The first time you play the Legends Of War, there might be no bigger surprise than shooting a tank with an infantry and seeing the tank does not take damage.What’s wrong? Something’s wrong! It’s a bug!… “

The best balanced games in the world are Rock-Paper-Scissors (even, more than this one, its variant Rock-Paper-Scissors-Lizard-Spock). And, for Legends of War: Patton’s Campaign, we spend lot of time to balance the game. So, each mission will be a challenge when it comes to choose the appropriate unit to move, since no matter how good, powerful and improved a unit is, it could be defeated if the player uses it incorrectly.

The game will require from the player to think carefully which unit will recruit for each mission, how will invest the Prestige gained to recruit new ones or improve the old ones and how to move those units in the battlefield to accomplish the mission. Depend on the level of difficulty, the player will have to adapt their strategy. Finally, the result depends on it. If the player has the best sniper, or the best tank, whatever, but has a bad strategy, for sure, that unit will die.

For months, we run lot of playtesting sessions to see how people played and reacted to the game, what kind of units they selected to go the battlefield and how they managed their units… and we wrote down tons of notes about it!.

For example, in early versions we saw that people recruited only bazookas, and no commands nor snipers… Damage inflicted by a single shot of any bazooka was extremely powerful: tanks and soldiers both got high damage from their shots. Bazookas were able to kill several enemy soldiers with just a single shot, even both tanks and soldiers. There was not any unit who could face them up. Bazookas were all way overpowered.

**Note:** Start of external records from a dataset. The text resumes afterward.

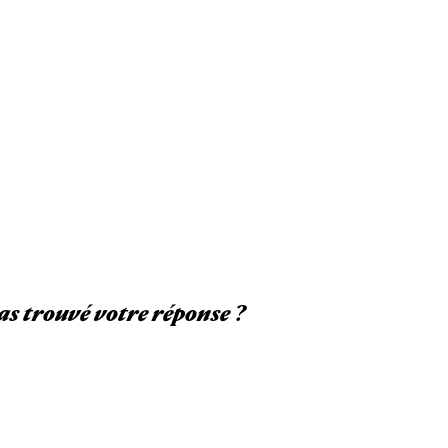
as trouvé votre réponse ?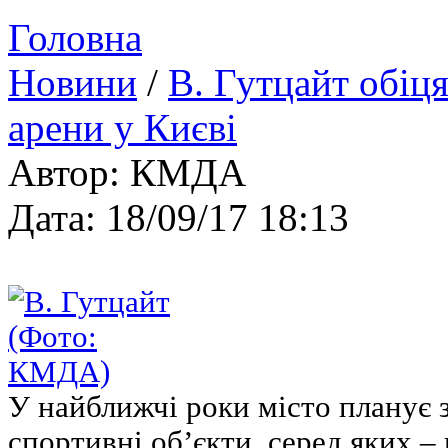
Головна
Новини
/
В. Гутцайт обіц
арени у Києві
Автор: КМДА
Дата: 18/09/17 18:13
У найближчі роки місто планує з
спортивні об’єкти, серед яких –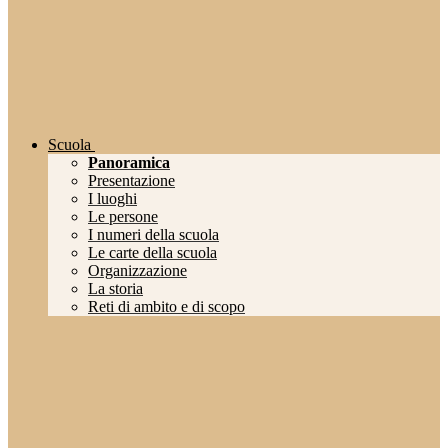
Scuola
Panoramica
Presentazione
I luoghi
Le persone
I numeri della scuola
Le carte della scuola
Organizzazione
La storia
Reti di ambito e di scopo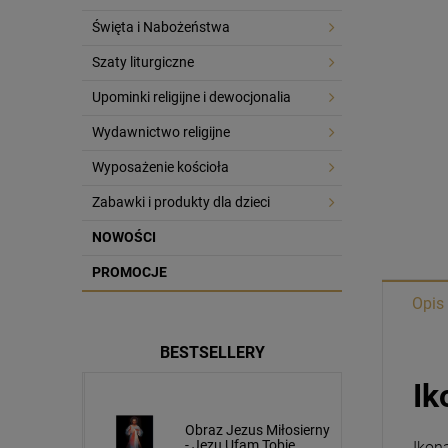
Święta i Nabożeństwa
Szaty liturgiczne
Upominki religijne i dewocjonalia
Wydawnictwo religijne
Wyposażenie kościoła
Zabawki i produkty dla dzieci
NOWOŚCI
PROMOCJE
Opis
BESTSELLERY
Ik
usa
Obraz Jezus Miłosierny
cm napis
- Jezu Ufam Tobie
Ikon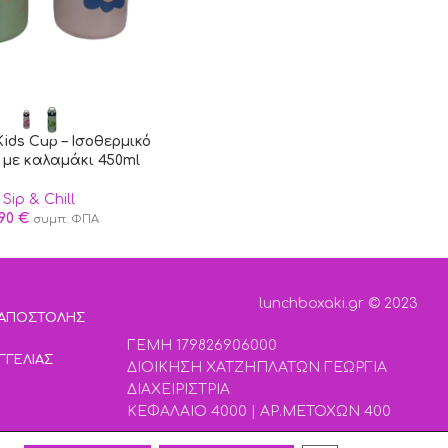
Kids Cup – Ισοθερμικό
 με καλαμάκι 450ml
Sip & Chill
,90
€
συμπ. ΦΠΑ
lunchboxaki.gr © 2023
 ΑΠΟΣΤΟΛΗΣ
ΓΕΜΗ 179826906000
ΓΓΕΛΙΑΣ
ΔΙΟΙΚΗΣΗ ΧΑΤΖΗΠΛΑΤΩΝ ΓΕΩΡΓΙΑ
ΔΙΑΧΕΙΡΙΣΤΡΙΑ
ΚΕΦΑΛΑΙΟ 4000 | ΑΡ.ΜΕΤΟΧΩΝ 400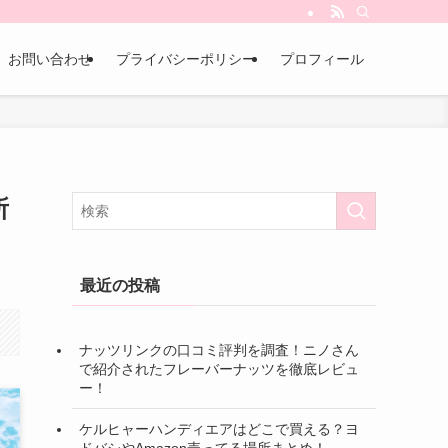
お問い合わせ
プライバシーポリシー
プロフィール
所
最近の投稿
ナッツリンクの口コミ評判を調査！ニノさん
で紹介されたフレーバーナッツを徹底レビュ
ー！
ケルヒャーハンディエアはどこで買える？ヨ
ドバシやAmazon売ってる場所まとめ！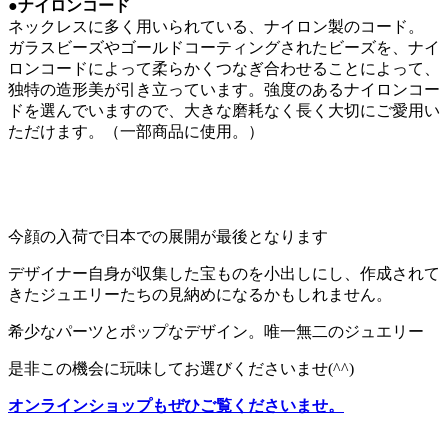
●ナイロンコード
ネックレスに多く用いられている、ナイロン製のコード。
ガラスビーズやゴールドコーティングされたビーズを、ナイ
ロンコードによって柔らかくつなぎ合わせることによって、
独特の造形美が引き立っています。強度のあるナイロンコー
ドを選んでいますので、大きな磨耗なく長く大切にご愛用い
ただけます。（一部商品に使用。）
今顔の入荷で日本での展開が最後となります
デザイナー自身が収集した宝ものを小出しにし、作成されて
きたジュエリーたちの見納めになるかもしれません。
希少なパーツとポップなデザイン。唯一無二のジュエリー
是非この機会に玩味してお選びくださいませ(^^)
オンラインショップもぜひご覧くださいませ。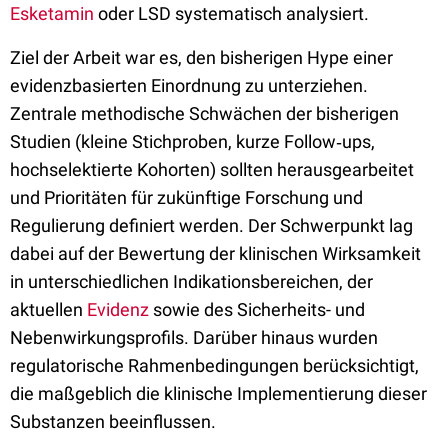
Esketamin
oder LSD systematisch analysiert.
Ziel der Arbeit war es, den bisherigen Hype einer
evidenzbasierten Einordnung zu unterziehen.
Zentrale methodische Schwächen der bisherigen
Studien (kleine Stichproben, kurze Follow‑ups,
hochselektierte Kohorten) sollten herausgearbeitet
und Prioritäten für zukünftige Forschung und
Regulierung definiert werden. Der Schwerpunkt lag
dabei auf der Bewertung der klinischen Wirksamkeit
in unterschiedlichen Indikationsbereichen, der
aktuellen
Evidenz
sowie des Sicherheits- und
Nebenwirkungsprofils. Darüber hinaus wurden
regulatorische Rahmenbedingungen berücksichtigt,
die maßgeblich die klinische Implementierung dieser
Substanzen beeinflussen.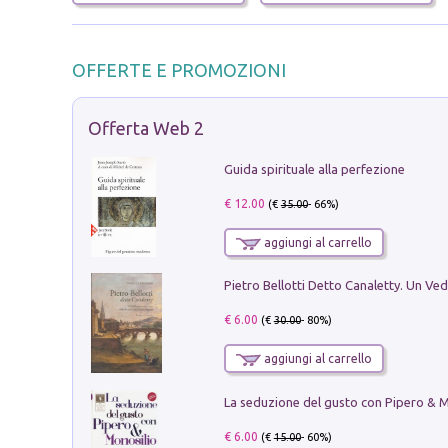
OFFERTE E PROMOZIONI
Offerta Web 2
Guida spirituale alla perfezione
€ 12.00
(€
35.00
- 66%)
aggiungi al carrello
€ 6.00
(€
30.00
- 80%)
aggiungi al carrello
€ 6.00
(€
15.00
- 60%)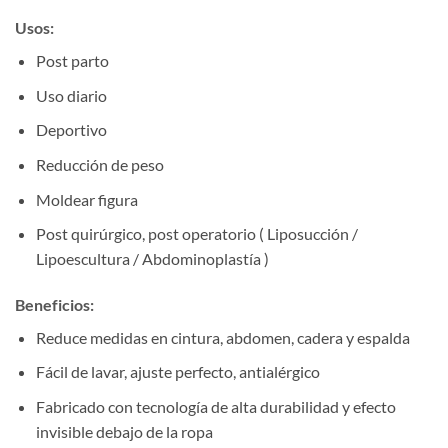
Usos:
Post parto
Uso diario
Deportivo
Reducción de peso
Moldear figura
Post quirúrgico, post operatorio ( Liposucción /
Lipoescultura / Abdominoplastía )
Beneficios:
Reduce medidas en cintura, abdomen, cadera y espalda
Fácil de lavar, ajuste perfecto, antialérgico
Fabricado con tecnología de alta durabilidad y efecto
invisible debajo de la ropa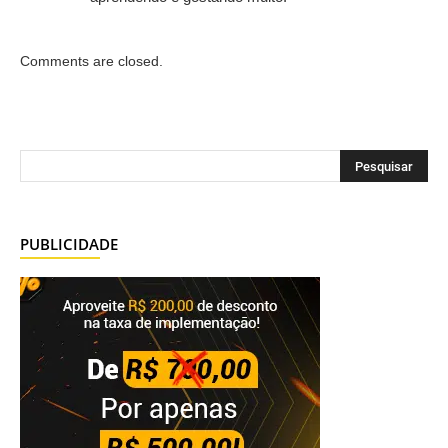
Comments are closed.
PUBLICIDADE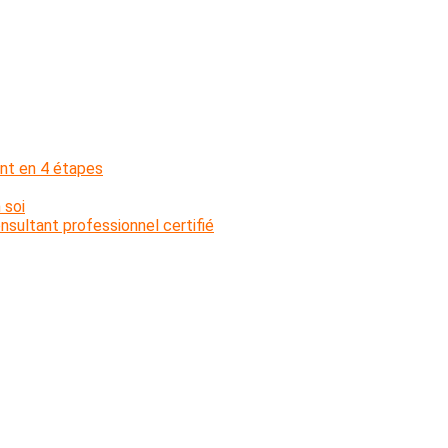
nt en 4 étapes
 soi
sultant professionnel certifié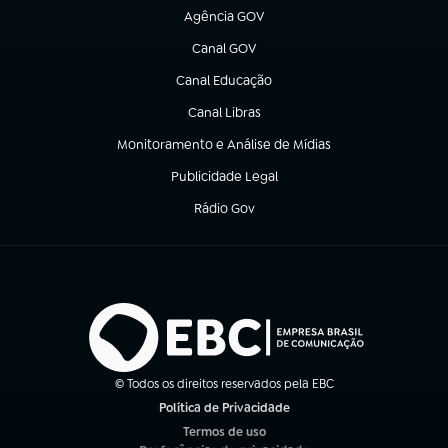
Agência GOV
(abre em nova aba)
Canal GOV
(abre em nova aba)
Canal Educação
(abre em nova aba)
Canal Libras
(abre em nova aba)
Monitoramento e Análise de Mídias
(abre em nova aba)
Publicidade Legal
(abre em nova aba)
Rádio Gov
(abre em nova aba)
© Todos os direitos reservados pela EBC
Política de Privacidade
(abre em nova aba)
Termos de uso
(abre em nova aba)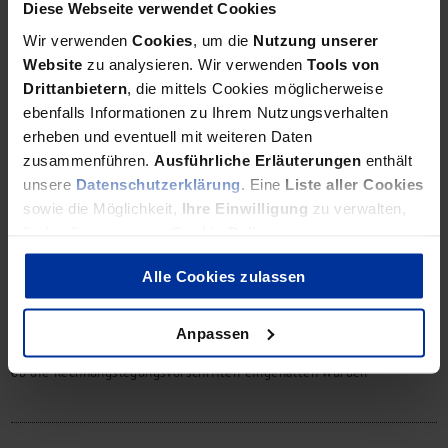
Diese Webseite verwendet Cookies
Management Basics Teil 6
Wir verwenden
Cookies
, um die
Nutzung unserer
Verdeckte
Website
zu analysieren. Wir verwenden
Tools von
Gewinnausschüttung
Drittanbietern
, die mittels Cookies möglicherweise
ebenfalls Informationen zu Ihrem Nutzungsverhalten
Wer bei Transaktionen zwischen Gesellschafter und Gesellschaft
erheben und eventuell mit weiteren Daten
nicht aufpasst, tappt schnell in Steuerfallen
zusammenführen.
Ausführliche Erläuterungen
enthält
unsere
Datenschutzerklärung
. Eine
Liste aller Cookies
sowie die Möglichkeit,
Ihre Einwilligung
zu verwalten,
finden Sie in unserer
Cookie Policy
.
Jahresabschluss
Die Jahresabschlussprüfung
Alle Cookies zulassen
Anpassen
Gesetzlich vorgeschriebene oder freiwillige Prüfungen untersuchen,
ob die Rechnungslegungsvorschriften eingehalten wurden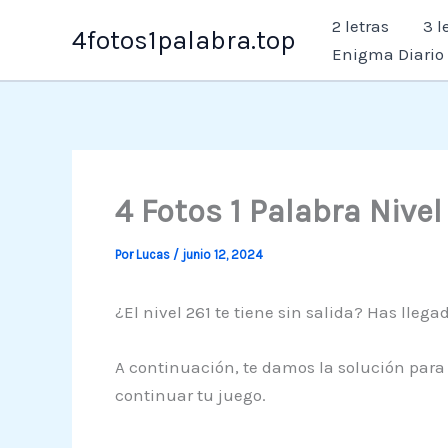
Ir
2 letras
3 l
4fotos1palabra.top
al
Enigma Diario
contenido
4 Fotos 1 Palabra Nive
Por
Lucas
/
junio 12, 2024
¿El nivel 261 te tiene sin salida? Has llega
A continuación, te damos la solución para 
continuar tu juego.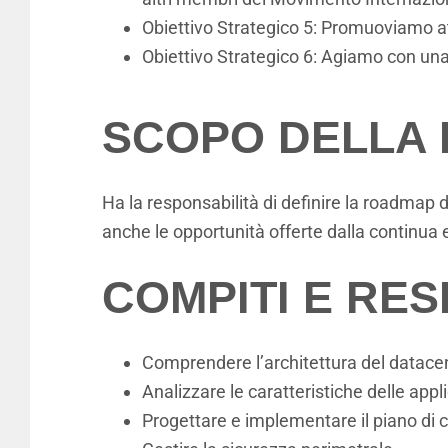
Obiettivo Strategico 5: Promuoviamo att
Obiettivo Strategico 6: Agiamo con una 
SCOPO DELLA 
Ha la responsabilità di definire la roadmap de
anche le opportunità offerte dalla continua ev
COMPITI E RE
Comprendere l’architettura del datacent
Analizzare le caratteristiche delle appl
Progettare e implementare il piano di c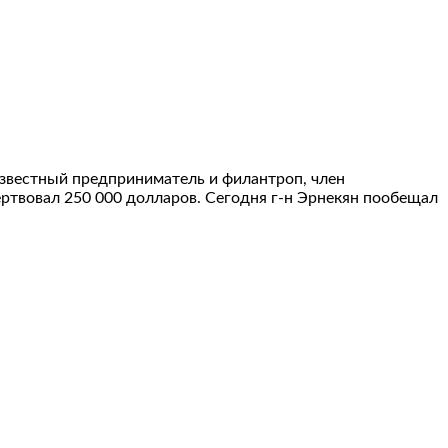
известный предприниматель и филантроп, член
ртвовал 250 000 долларов. Сегодня г-н Эрнекян пообещал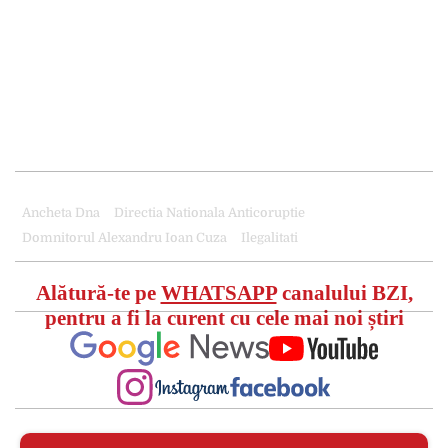
Ancheta Dna
Directia Nationala Anticoruptie
Domnitorul Alexandru Ioan Cuza
Ilegalitati
Alătură-te pe
WHATSAPP
canalului BZI,
pentru a fi la curent cu cele mai noi știri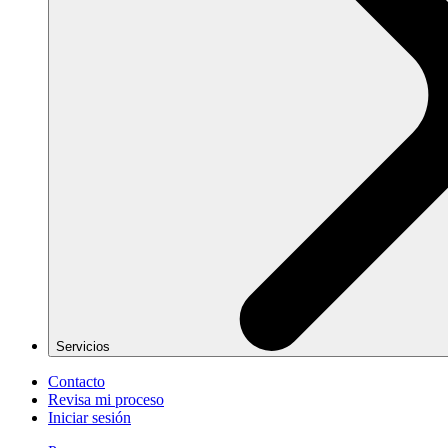
Servicios
Contacto
Revisa mi proceso
Iniciar sesión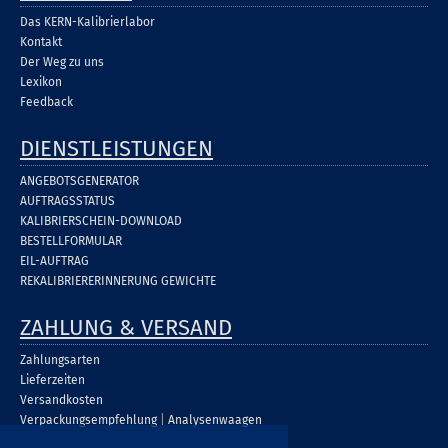
Das KERN-Kalibrierlabor
Kontakt
Der Weg zu uns
Lexikon
Feedback
DIENSTLEISTUNGEN
ANGEBOTSGENERATOR
AUFTRAGSSTATUS
KALIBRIERSCHEIN-DOWNLOAD
BESTELLFORMULAR
EIL-AUFTRAG
REKALIBRIERERINNERUNG GEWICHTE
ZAHLUNG & VERSAND
Zahlungsarten
Lieferzeiten
Versandkosten
Verpackungsempfehlung
|
Analysenwaagen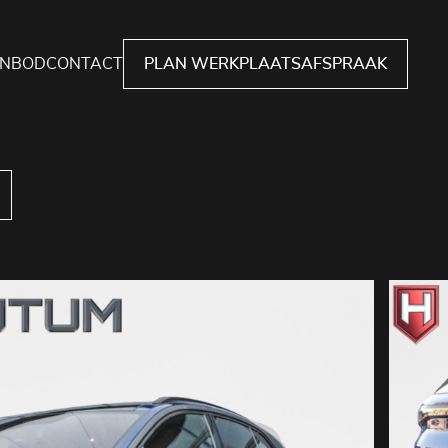
NBOD
CONTACT
PLAN WERKPLAATSAFSPRAAK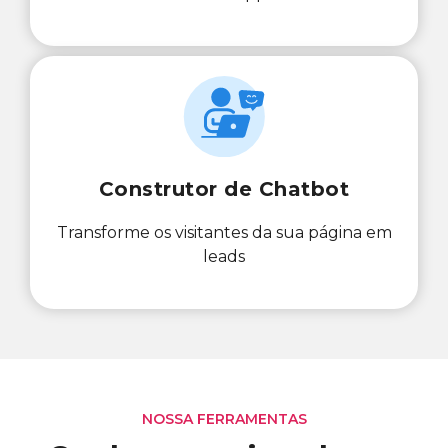
Construtor de Chatbot
Transforme os visitantes da sua página em
leads
NOSSA FERRAMENTAS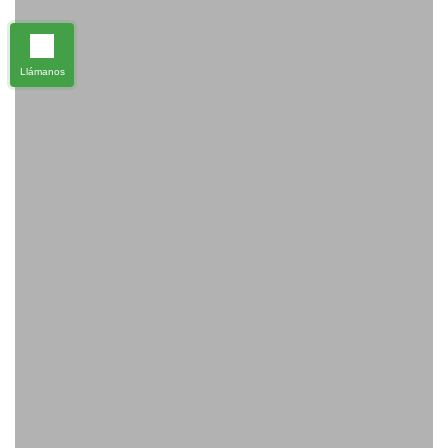
Llámanos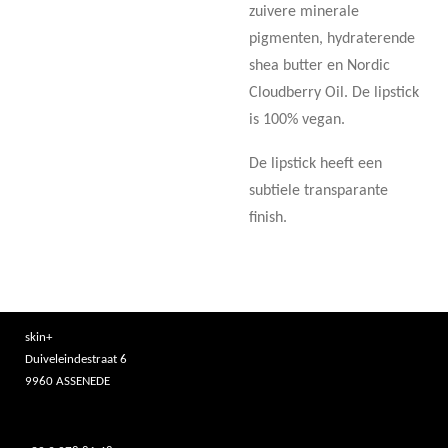
zuivere minerale
pigmenten, hydraterende
shea butter en Nordic
Cloudberry Oil. De lipstick
is 100% vegan.
De lipstick heeft een
subtiele transparante
finish.
skin+
Duiveleindestraat 6
9960 ASSENEDE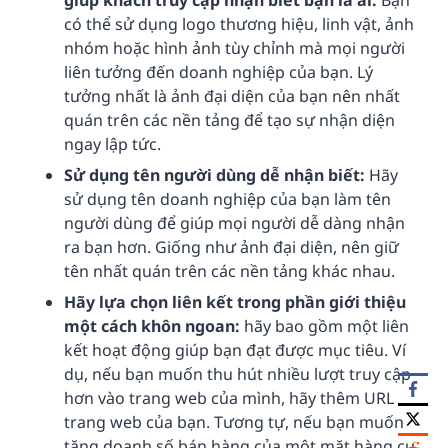
có thể sử dụng logo thương hiệu, linh vật, ảnh
nhóm hoặc hình ảnh tùy chỉnh mà mọi người
liên tưởng đến doanh nghiệp của bạn. Lý
tưởng nhất là ảnh đại diện của bạn nên nhất
quán trên các nền tảng để tạo sự nhận diện
ngay lập tức.
Sử dụng tên người dùng dễ nhận biết:
Hãy
sử dụng tên doanh nghiệp của bạn làm tên
người dùng để giúp mọi người dễ dàng nhận
ra bạn hơn. Giống như ảnh đại diện, nên giữ
tên nhất quán trên các nền tảng khác nhau.
Hãy lựa chọn liên kết trong phần giới thiệu
một cách khôn ngoan:
hãy bao gồm một liên
kết hoạt động giúp bạn đạt được mục tiêu. Ví
dụ, nếu bạn muốn thu hút nhiều lượt truy cập
hơn vào trang web của mình, hãy thêm URL
trang web của bạn. Tương tự, nếu bạn muốn
tăng doanh số bán hàng của một mặt hàng cụ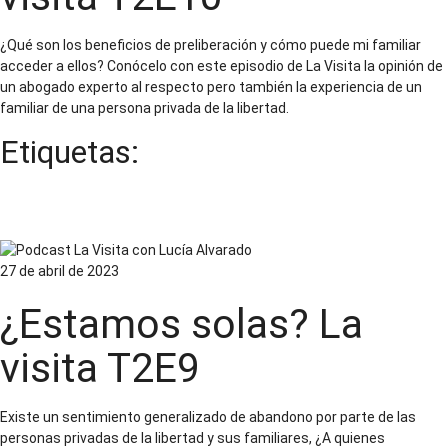
¿Qué son los beneficios de preliberación y cómo puede mi familiar
acceder a ellos? Conócelo con este episodio de La Visita la opinión de
un abogado experto al respecto pero también la experiencia de un
familiar de una persona privada de la libertad.
Etiquetas:
Beneficios preliberacionales
Familiares de personas privadas de la libertad
27 de abril de 2023
¿Estamos solas? La
visita T2E9
Existe un sentimiento generalizado de abandono por parte de las
personas privadas de la libertad y sus familiares, ¿A quienes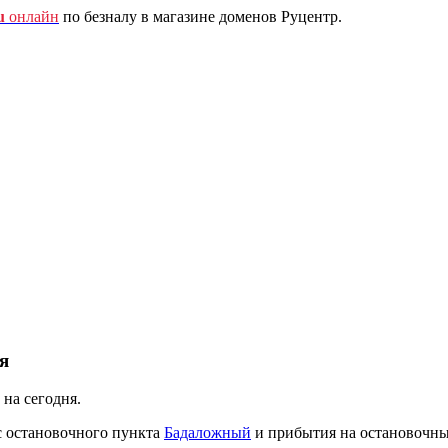
u
онлайн
по безналу в магазине доменов Руцентр.
я
на сегодня.
с остановочного пункта
Бадаложный
и прибытия на остановочн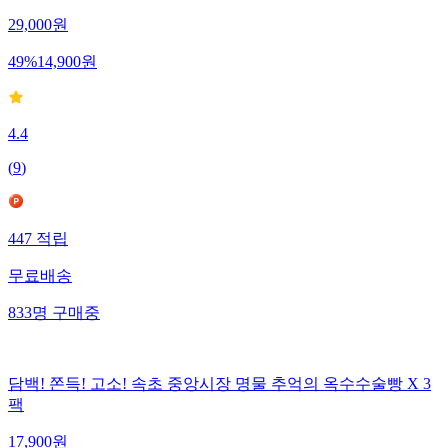
29,000
원
49
%
14,900
원
4.4
(
9
)
447
적립
무료배송
833
명
구매중
담백! 쫀득! 고소! 속초 중앙시장 명물 추억의 옥수수술빵 X 3
팩
17,900
원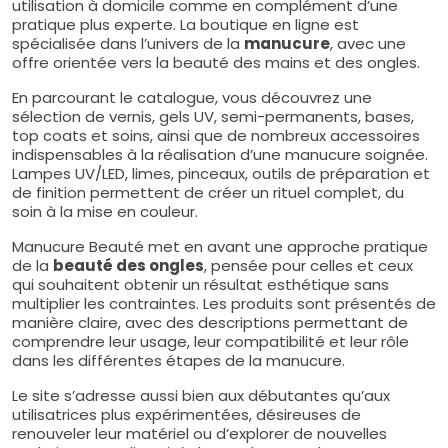
utilisation à domicile comme en complément d’une
pratique plus experte. La boutique en ligne est
spécialisée dans l’univers de la
manucure
, avec une
offre orientée vers la beauté des mains et des ongles.
En parcourant le catalogue, vous découvrez une
sélection de vernis, gels UV, semi-permanents, bases,
top coats et soins, ainsi que de nombreux accessoires
indispensables à la réalisation d’une manucure soignée.
Lampes UV/LED, limes, pinceaux, outils de préparation et
de finition permettent de créer un rituel complet, du
soin à la mise en couleur.
Manucure Beauté met en avant une approche pratique
de la
beauté des ongles
, pensée pour celles et ceux
qui souhaitent obtenir un résultat esthétique sans
multiplier les contraintes. Les produits sont présentés de
manière claire, avec des descriptions permettant de
comprendre leur usage, leur compatibilité et leur rôle
dans les différentes étapes de la manucure.
Le site s’adresse aussi bien aux débutantes qu’aux
utilisatrices plus expérimentées, désireuses de
renouveler leur matériel ou d’explorer de nouvelles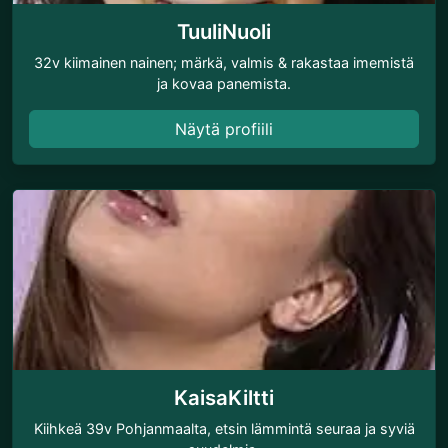
TuuliNuoli
32v kiimainen nainen; märkä, valmis & rakastaa imemistä
ja kovaa panemista.
Näytä profiili
KaisaKiltti
Kiihkeä 39v Pohjanmaalta, etsin lämmintä seuraa ja syviä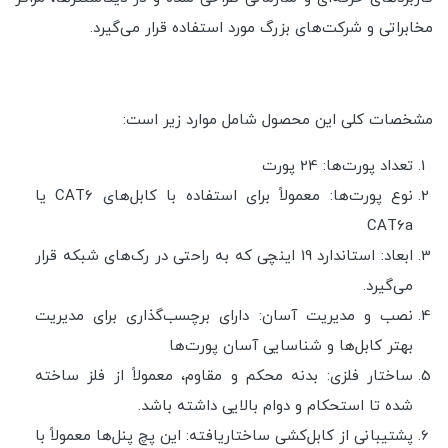
مخابراتی و شرکت‌های بزرگ مورد استفاده قرار می‌گیرد.
مشخصات کلی این محصول شامل موارد زیر است:
تعداد پورت‌ها: 24 پورت
نوع پورت‌ها: معمولاً برای استفاده با کابل‌های CAT6 یا
CAT6a
ابعاد: استاندارد 19 اینچی که به راحتی در رک‌های شبکه قرار
می‌گیرد.
نصب و مدیریت آسان: دارای برچسب‌گذاری برای مدیریت
بهتر کابل‌ها و شناسایی آسان پورت‌ها
ساختار فلزی: بدنه محکم و مقاوم، معمولاً از فلز ساخته
شده تا استحکام و دوام بالایی داشته باشد.
پشتیبانی از کابل‌کشی ساختاریافته: این پچ پنل‌ها معمولاً با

After those sessions, we changed some parameters for that unit. Finally, the bazooka weapon can damage to armored vehicles only, being useless against soldiers. In order to try killing an enemy soldier, the player would have to switch to their secondary weapon (although this unit isn’t very good against other soldiers, the best you can do is to protect the bazooka with another soldier). On the other hand, bazookas’ ammunition and movement per turn is very limited.